Path: files/movies/katrina.mov
Size: 2125688
...
'rotate': 0,
'size': (1080, 1920),
'source_size': (1080, 1920)}
Shape: (1920, 1080, 3)
The number of frames in your selected video can be discovered by running ./chunks.py -j
to write the frames as JPEG
images. For example, my video has 28 frames.
Writing JPEGs...
Frame 1: 127850
Frame 2: 129607
...
Frame 28: 126611
Saved frames 1-28
Total size: 3478752
Since the dimensions are (number of frames, height of frame, width of frame, number of color channels)
, my total video dimensions are: (28, 1920, 1080, 3)
, so my slices are as follows in the I/O test:
# last frame's 0x0 pixel on color channel 0
pixel = f[dset_name][27,0,0,0]
# last frame's 1920x1080 image on all three channels
one_frame = f[dset_name][27,0:1919,0:1079,0:2]
# all frames of all 1920x1080 images on all three channels
all_frames = f[dset_name][0:29,0:3071,0:2303,0:2]
Multiple compression algorithms are available for the chunked HDF5
files, including 3rd party compression algorithms. These can be specified with the -c [algorithm]
option. While I compared the differences in file sizes and access time for different types of access for most of these algorithms when chunking by frame
, a future experiment could be comparing compression algorithms’ performance with different chunking methods or different data types.

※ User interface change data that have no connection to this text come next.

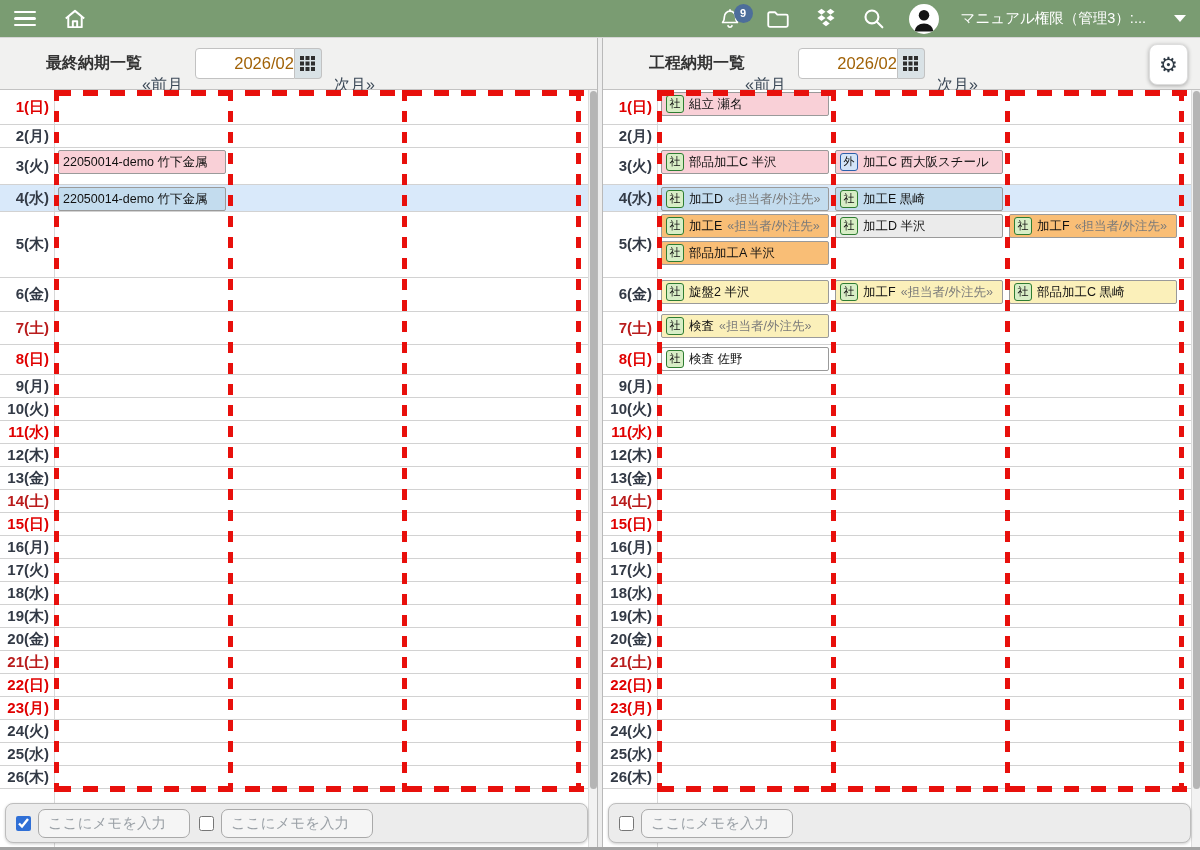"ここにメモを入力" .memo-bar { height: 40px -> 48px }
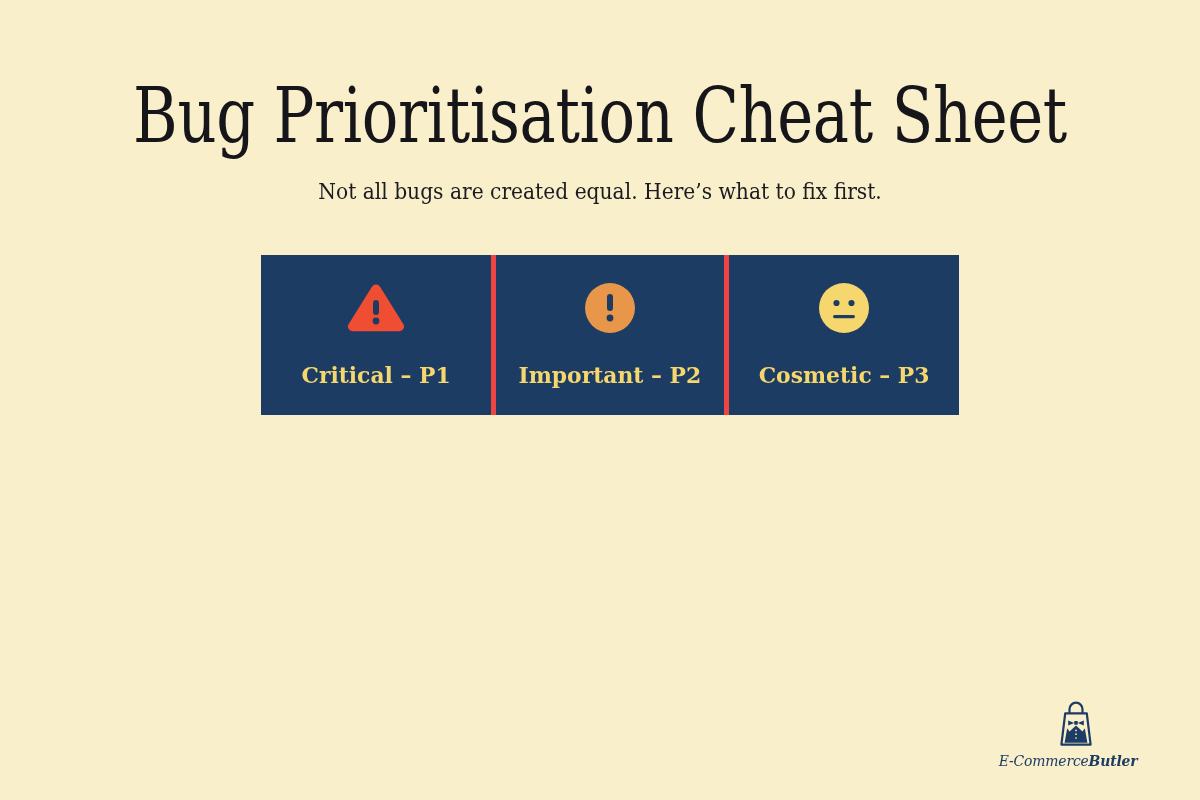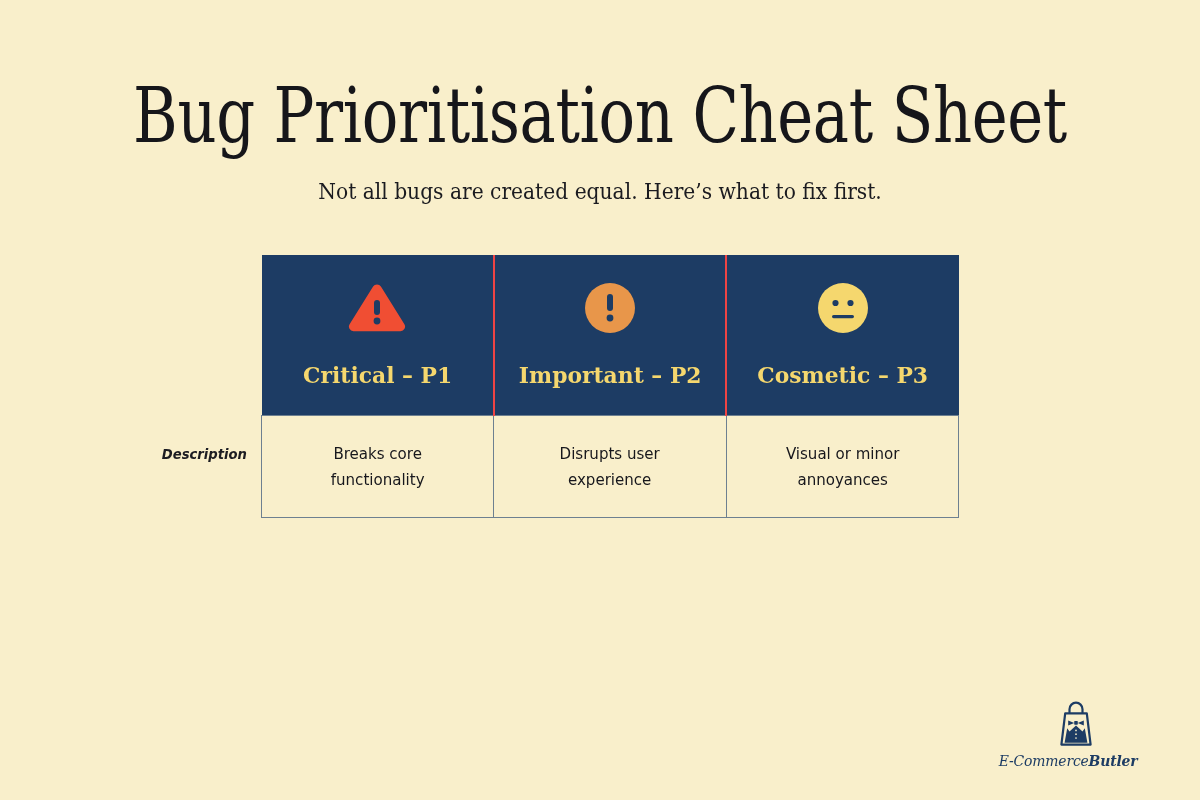"Critical – P1" .cheat thead th { border-right: 2px solid #ef4444 -> 5px solid #ef4444 }
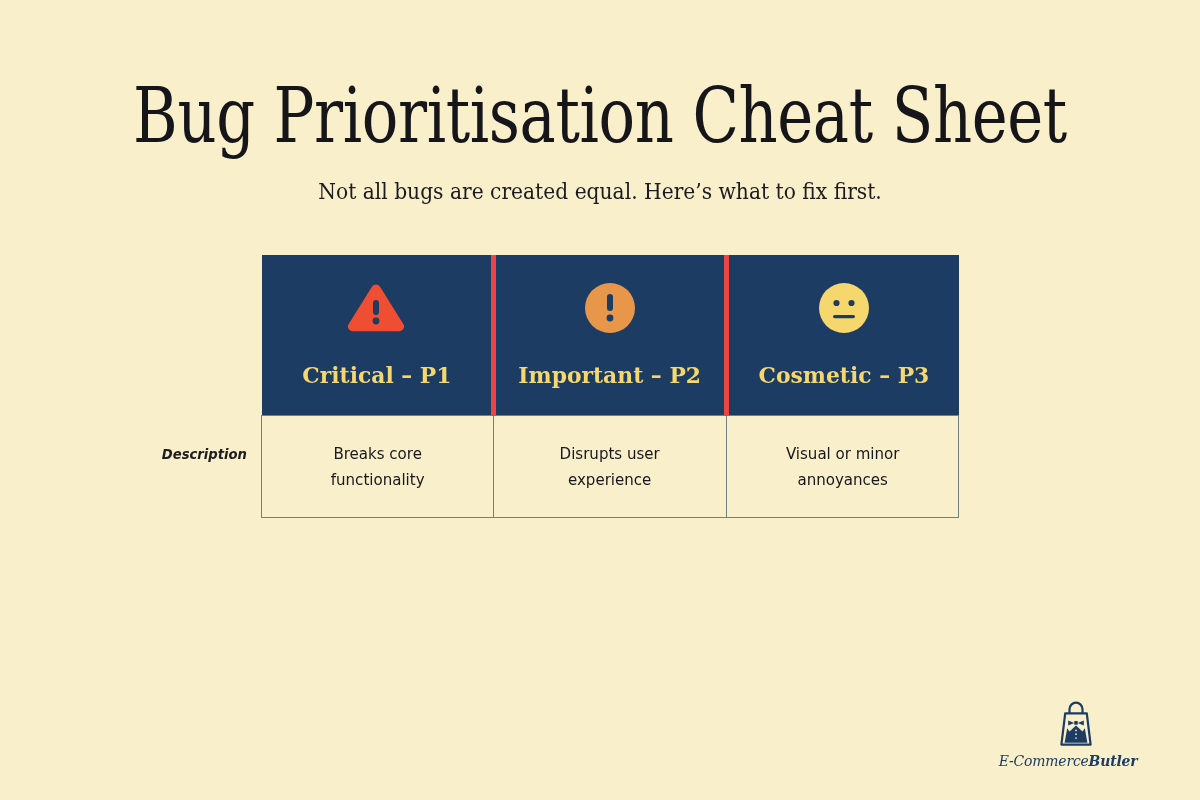"Description" tr.r-desc { html: <tr> <td> <span>Description</span> <span>Breaks core functionality</span> </td> <td> <span>Disrupts user experience</span> </td> <td> <span>Visual or minor annoyances</span> </td> </tr> -> none }
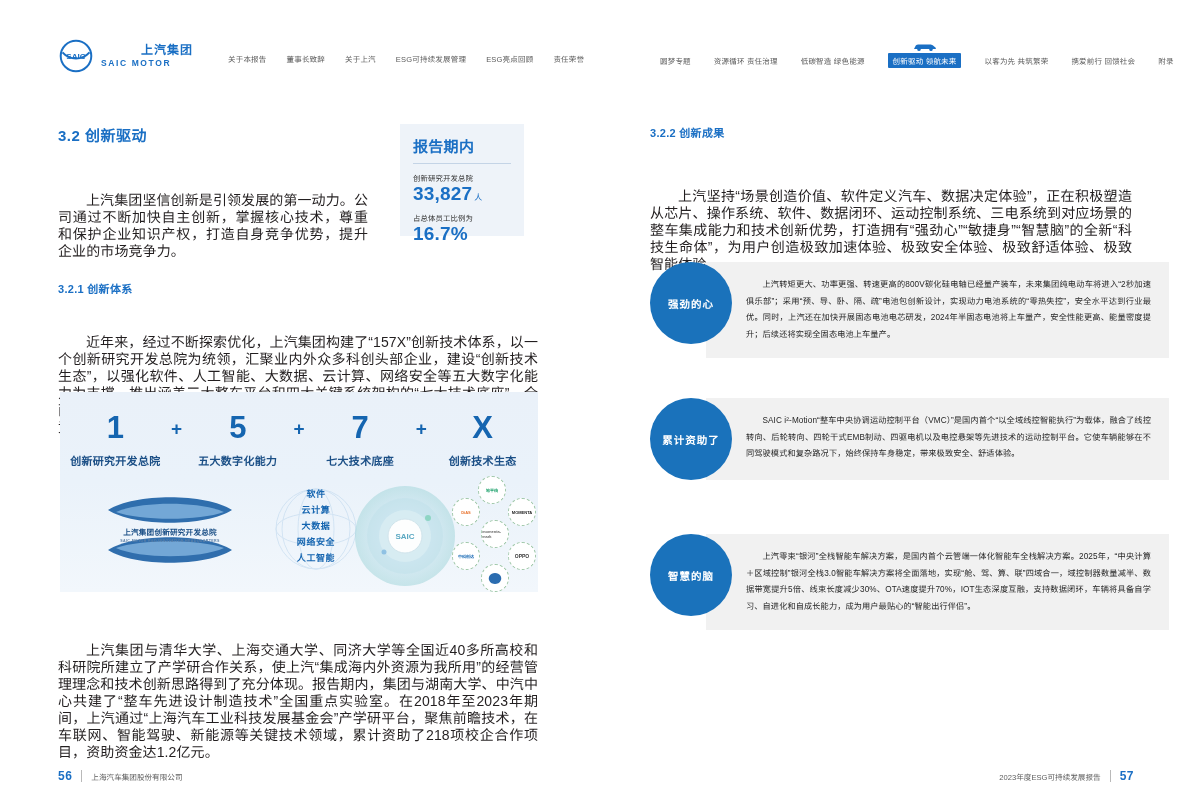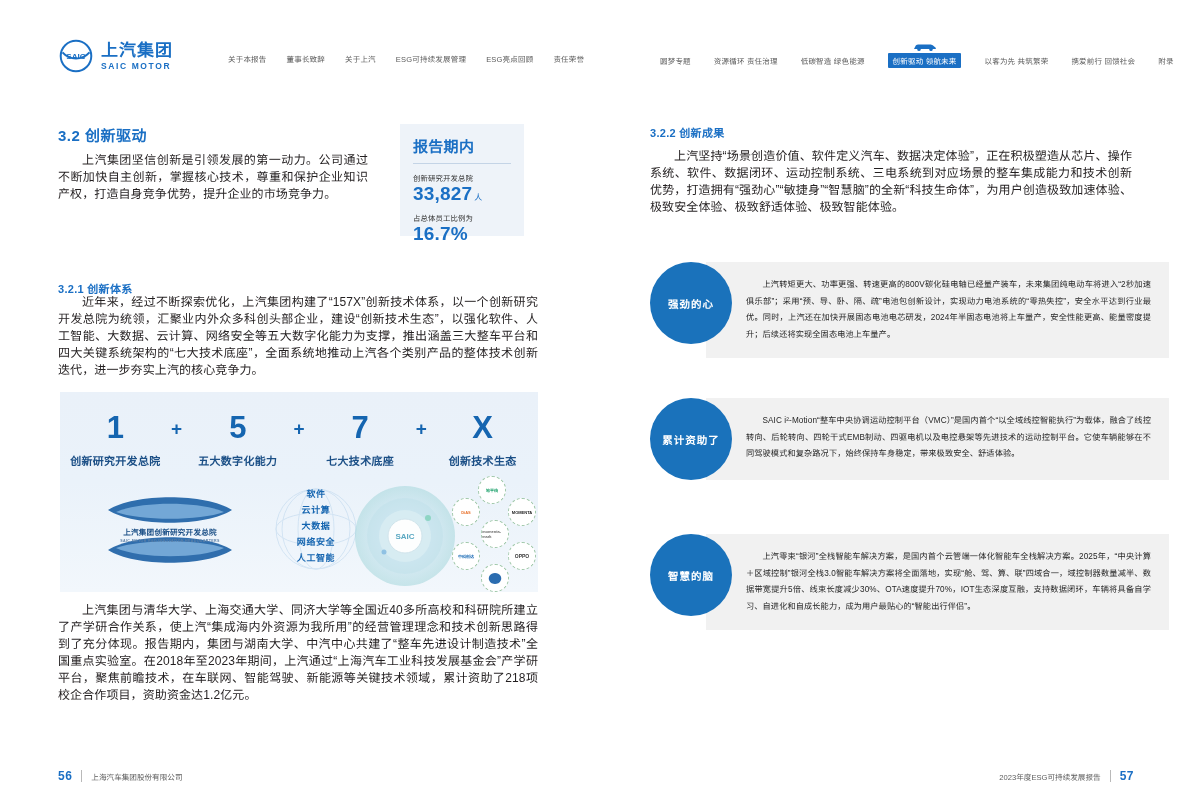"上汽集团" .logo-cn { font-size: 17px -> 12px; margin-left: none -> 40px }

# Available compression algorithms & their names
ALGS = {'gzip' : 'gzip',
'lzf' : 'lzf',
'bitshuffle': hdf5plugin.Bitshuffle(),
'blosc' : hdf5plugin.Blosc(),
'bzip2' : hdf5plugin.BZip2(),
'lz4' : hdf5plugin.LZ4(),
'sz' : hdf5plugin.SZ(absolute=0.1),
'zfp' : hdf5plugin.Zfp(reversible=True),
'zstd' : hdf5plugin.Zstd()}
Some additional, but unanalyzed results are in the results
directory.
I removed the chunk cache for my experiments, which in many cases significantly speeds up access time for chunked files. Future work could include what types of access patterns most benefit from the chunk cache or what factors should be considered when deciding the chunk cache size.
Memory accesses can be to the computer’s primary memory, like RAM or ROM, or secondary memory, like the computer’s hard disk. A future experiment could involve comparing hard disk (HDD) access to other types of secondary memory (such as SSD).
Even when running experiments on access time for one type of secondary memory, it’s complicated. Operating systems present an illusion of contiguous memory, while allocating these blocks in memory to align with easier-to-access blocks in physical memory. Most also wait to write changes recorded in RAM to the HDD until the opportune moment and make replicas of files to protect against data loss. These, along with many other factors, play a role in measured access times.
One of the main benefits of HDF5
files is that they can store arbitrarily complex data types within the datasets, including complex data types, such as structs
in C
or classes in C++
. A future experiment could involve comparing access time and compression ratio of HDF5
files and other file formats for increasingly complex data types to see if HDF5
provides any significant advantage over alternatives, or seeing how HDF5
compares to other mixed-type dataset file formats.